• _TASK DETAILS_: Retype, word for word, the lines from the first line of the entries through the line that holds "<67,111,171,190> (left, top, right, bottom; pixels)"; leave out the pictures.

• _SUPPLIED DATA_:
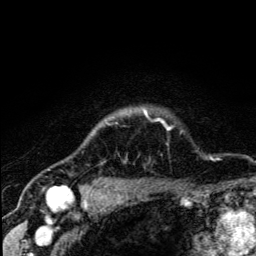
Breast MRI (dynamic contrast-enhanced), one axial slice. Slice 109 of 134 in the series (ordered by position). Cropped to one breast. Dynamic contrast-enhanced series, time point 2 of 5 at this slice position (early post-contrast). 3 T. TE 4.2 ms, TR 8.6 ms. 1.2 mm slice thickness. 256 × 256 image matrix, field of view 160 × 160 mm. Female patient.
Structures marked on this image (semi-automatically segmented with operator editing):
- enhancing-tissue mask used for the functional tumour volume (all voxels passing the contrast-enhancement thresholds inside the analysis volume; usually the tumour): bounding box <67,111,171,190> (left, top, right, bottom; pixels)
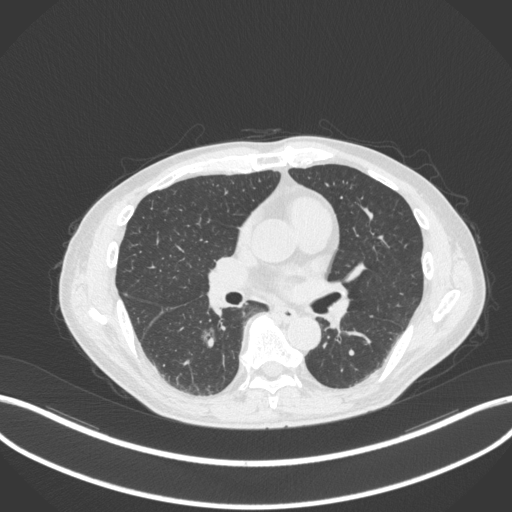
Chest CT, one axial slice. Position 167 of 324 along the scan axis. Reconstruction kernel B31f. 120 kVp. Lung window (W 1500 / L -600 HU). 1 mm slice thickness. 512 × 512 image matrix. Patient: male, 61 years. Case-level facts recorded for this patient, not image findings: clinical TNM (as recorded): T1c N0 M0.
Annotated regions visible in this slice (rectangle marked by the reading radiologist):
- lung tumour (recorded histology: adenocarcinoma): bounding box [x1, y1, x2, y2] px = [194, 316, 220, 352]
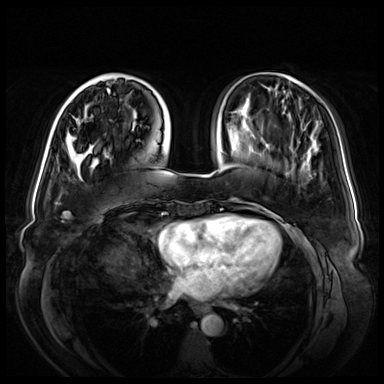
Breast MRI (dynamic contrast-enhanced), one axial slice. Position 19 of 72 along the scan axis. Dynamic contrast-enhanced series, time point 2 of 8 at this slice position (early post-contrast). 3 T. TE 1.3 ms, TR 4.3 ms. 2.5 mm slice thickness. 384 × 384 image matrix, field of view 380 × 380 mm. Female patient.
Outlined on this slice (semi-automatically segmented with operator editing):
- enhancing-tissue mask used for the functional tumour volume (all voxels passing the contrast-enhancement thresholds inside the analysis volume; usually the tumour): bounding box [x1, y1, x2, y2] px = [73, 74, 132, 153]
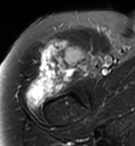
MRI of an extremity soft-tissue mass, one axial slice; slice 77 of 95 in the series (ordered by position); T2-weighted fat-saturated; MR volume resampled by the dataset authors to the PET/CT grid (not the native acquisition matrix); 3.27 mm slice thickness; 135 × 146 image matrix, field of view 132 × 143 mm. Female patient. Case-level facts recorded for this patient, not image findings: histological type: pleiomorphic undifferentiated sarcoma; grade: high; site of the primary tumour: right quadricep.
Structures marked on this image (expert contour drawn on MRI and transferred to this co-registered scan by the dataset authors):
- gross tumour volume including surrounding oedema: bounding box [x1, y1, x2, y2] px = [26, 38, 93, 105]
- gross tumour volume (mass): [28, 38, 93, 103]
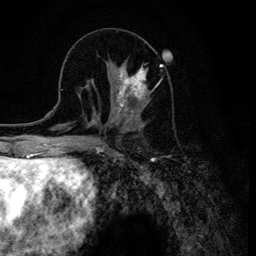
Breast MRI (dynamic contrast-enhanced), one axial slice; slice 49 of 134 in the series (ordered by position); cropped to one breast; dynamic contrast-enhanced series, time point 2 of 6 at this slice position (early post-contrast); 3 T; TE 4.2 ms, TR 8.6 ms; 1.2 mm slice thickness; 256 × 256 image matrix. Female patient.
Structures marked on this image (semi-automatic segmentation, software-assisted and operator-edited):
- enhancing-tissue mask used for the functional tumour volume (all voxels passing the contrast-enhancement thresholds inside the analysis volume; usually the tumour): bounding box (x1, y1, x2, y2) in pixels: (109, 61, 161, 120)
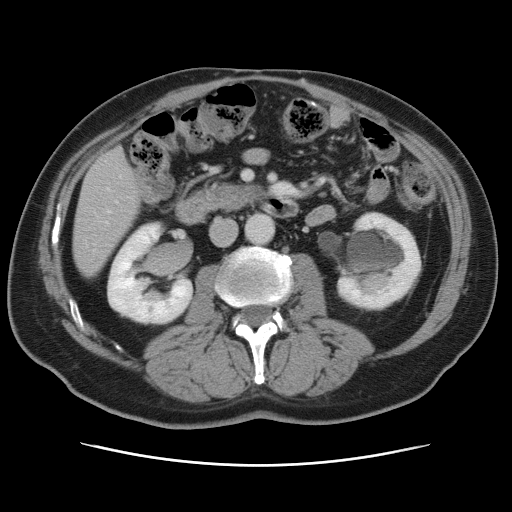
Contrast-enhanced abdominal CT, one axial slice; position 23 of 80 along the scan axis; intravenous contrast given; soft-tissue window (W 400 / L 40 HU); 512 × 512 image matrix. From the clinical record (not read from this slice): patient: male, age 54 years at operation; diagnosis: colorectal cancer liver metastases, imaged before liver resection; multiple liver metastases: no; largest metastasis: 5 cm; disease in both lobes: yes.
Annotated regions visible in this slice (manually delineated by an expert):
- hepatic veins: bounding box [x1, y1, x2, y2] px = [107, 189, 117, 213]
- liver: [73, 150, 140, 276]
- planned liver remnant (the part of the liver to remain after resection): [74, 222, 124, 276]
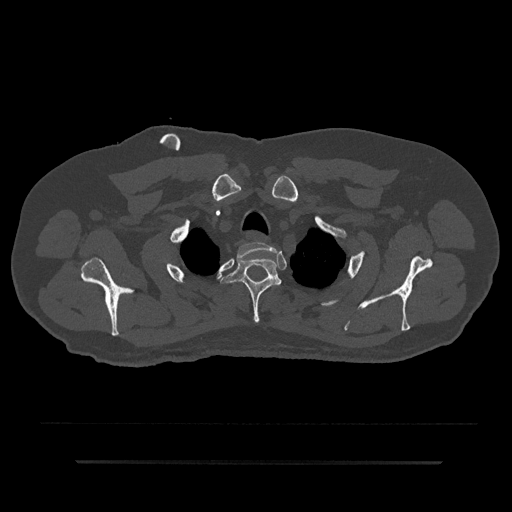
CT including the spine, one axial slice; reconstruction kernel Br40s/3; 120 kVp; bone window (W 1800 / L 400 HU); 0.5 mm slice thickness; 512 × 512 image matrix. Male patient, age 59 years. Case-level facts recorded for this patient, not image findings: primary cancer: bile ducts.
Structures marked on this image (semi-automatically segmented with operator editing):
- T1 vertebra: bounding box [x1, y1, x2, y2] px = [238, 242, 276, 259]
- T2 vertebra: [221, 255, 281, 324]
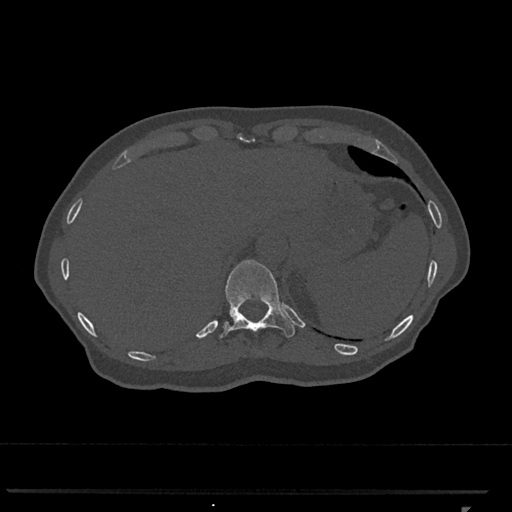
CT including the spine, one axial slice. Slice 522 of 793 in the series (ordered by position). Reconstruction kernel Br40s/3. Bone window (W 1800 / L 400 HU). 0.5 mm slice thickness. 512 × 512 image matrix, field of view 380 × 380 mm. Female patient, age 62 years. Case-level facts recorded for this patient, not image findings: primary cancer: renal.
Annotated regions visible in this slice (semi-automatic segmentation, software-assisted and operator-edited):
- T11 vertebra: bounding box <219,259,295,338> (left, top, right, bottom; pixels)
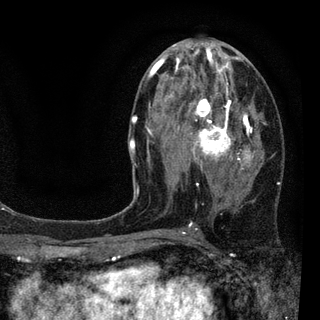
Breast MRI (dynamic contrast-enhanced), one axial slice; slice 44 of 94 in the series (ordered by position); cropped to one breast; dynamic contrast-enhanced series, time point 2 of 7 at this slice position (early post-contrast); 3 T; TE 2.2 ms, TR 5.5 ms; 2 mm slice thickness; 320 × 320 image matrix, field of view 187 × 187 mm. Female patient.
Annotated regions visible in this slice (semi-automatic segmentation, software-assisted and operator-edited):
- enhancing-tissue mask used for the functional tumour volume (all voxels passing the contrast-enhancement thresholds inside the analysis volume; usually the tumour): bounding box <129,45,279,233> (left, top, right, bottom; pixels)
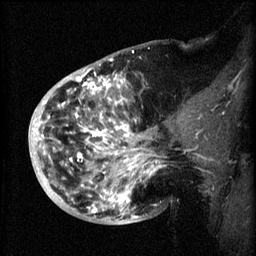
Breast MRI (dynamic contrast-enhanced), one sagittal slice. Position 21 of 60 along the scan axis. 3 images stored at this slice position (order not interpretable as contrast timing). 1.5 T. TE 4.2 ms, TR 8.2 ms. 2 mm slice thickness. 256 × 256 image matrix, field of view 200 × 200 mm. Female patient, age 50 years.
Structures marked on this image (semi-automatically segmented with operator editing):
- analysis volume of interest (the breast-tissue region the enhancement analysis was run in; not a lesion): bounding box (x1, y1, x2, y2) in pixels: (44, 72, 173, 219)
- tumour enhancement mask (voxels above the 70 % enhancement threshold inside the analysis volume of interest): (44, 74, 162, 219)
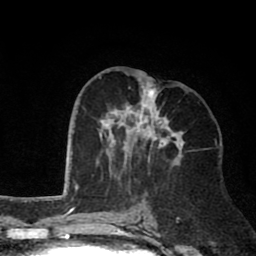
Breast MRI (dynamic contrast-enhanced), one axial slice; slice 35 of 80 in the series (ordered by position); cropped to one breast; dynamic contrast-enhanced series, time point 2 of 8 at this slice position (early post-contrast); 1.5 T; TE 2.6 ms, TR 6.1 ms; 256 × 256 image matrix. Female patient.
Outlined on this slice (semi-automatic segmentation, software-assisted and operator-edited):
- enhancing-tissue mask used for the functional tumour volume (all voxels passing the contrast-enhancement thresholds inside the analysis volume; usually the tumour): bounding box <99,69,185,175> (left, top, right, bottom; pixels)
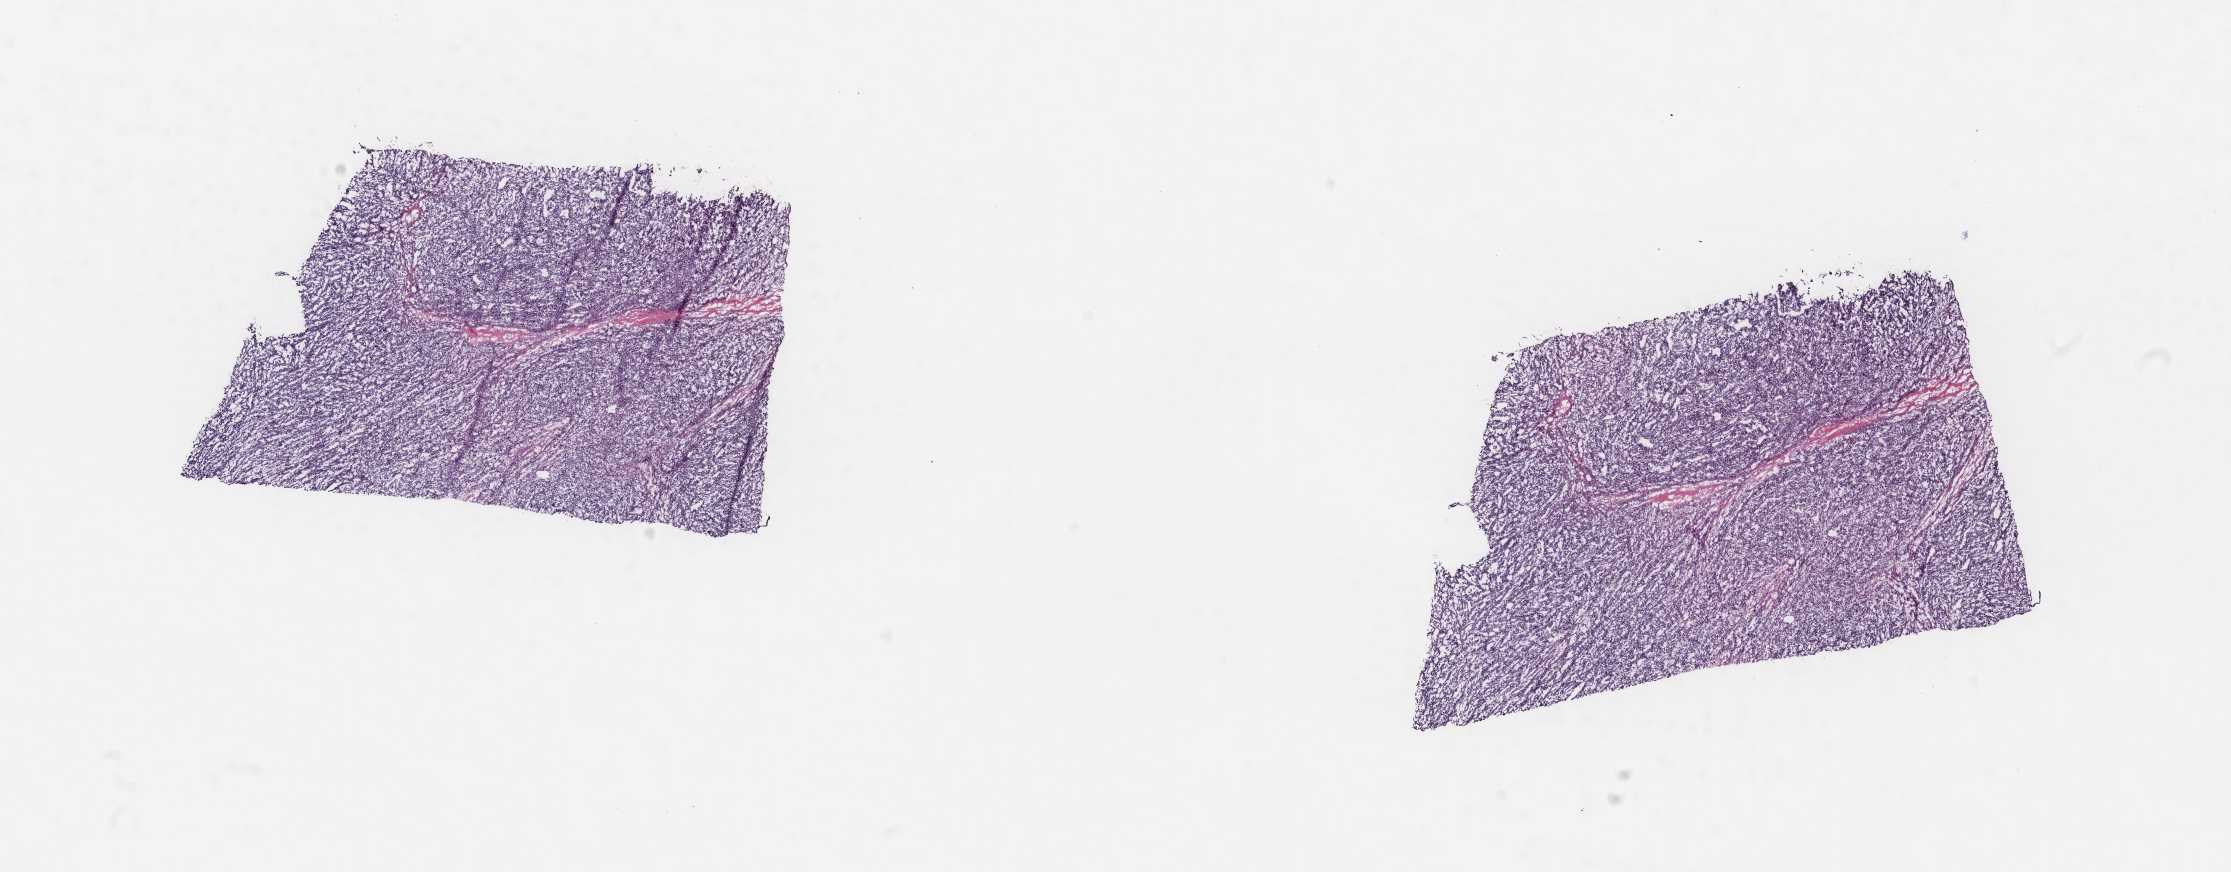
Whole-slide histology image, H&E-stained, a low-resolution overview of the entire scanned area, about 17.7 x 6.9 mm; frozen section; metastatic tumour sample, sampled site not recorded. Male patient; age at initial diagnosis 54 years. Pathologist review of this section (percent, as recorded): tumour cells 100%, tumour nuclei 97%, normal cells 0%, stromal cells 0%, necrosis 0%. Inflammatory infiltration, as recorded: lymphocyte infiltration 0%, monocyte infiltration 0%, neutrophil infiltration 0%.
• this section: metastatic tumour tissue
• patient diagnosis: Malignant melanoma, NOS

• _EXERCISE OUTPUT_:
Breast MRI (dynamic contrast-enhanced), one axial slice. Slice 109 of 134 in the series (ordered by position). Cropped to one breast. Dynamic contrast-enhanced series, time point 2 of 5 at this slice position (early post-contrast). 3 T. TE 4.2 ms, TR 8.6 ms. 1.2 mm slice thickness. 256 × 256 image matrix, field of view 160 × 160 mm. Female patient.
Structures marked on this image (semi-automatically segmented with operator editing):
- enhancing-tissue mask used for the functional tumour volume (all voxels passing the contrast-enhancement thresholds inside the analysis volume; usually the tumour): bounding box <67,111,171,190> (left, top, right, bottom; pixels)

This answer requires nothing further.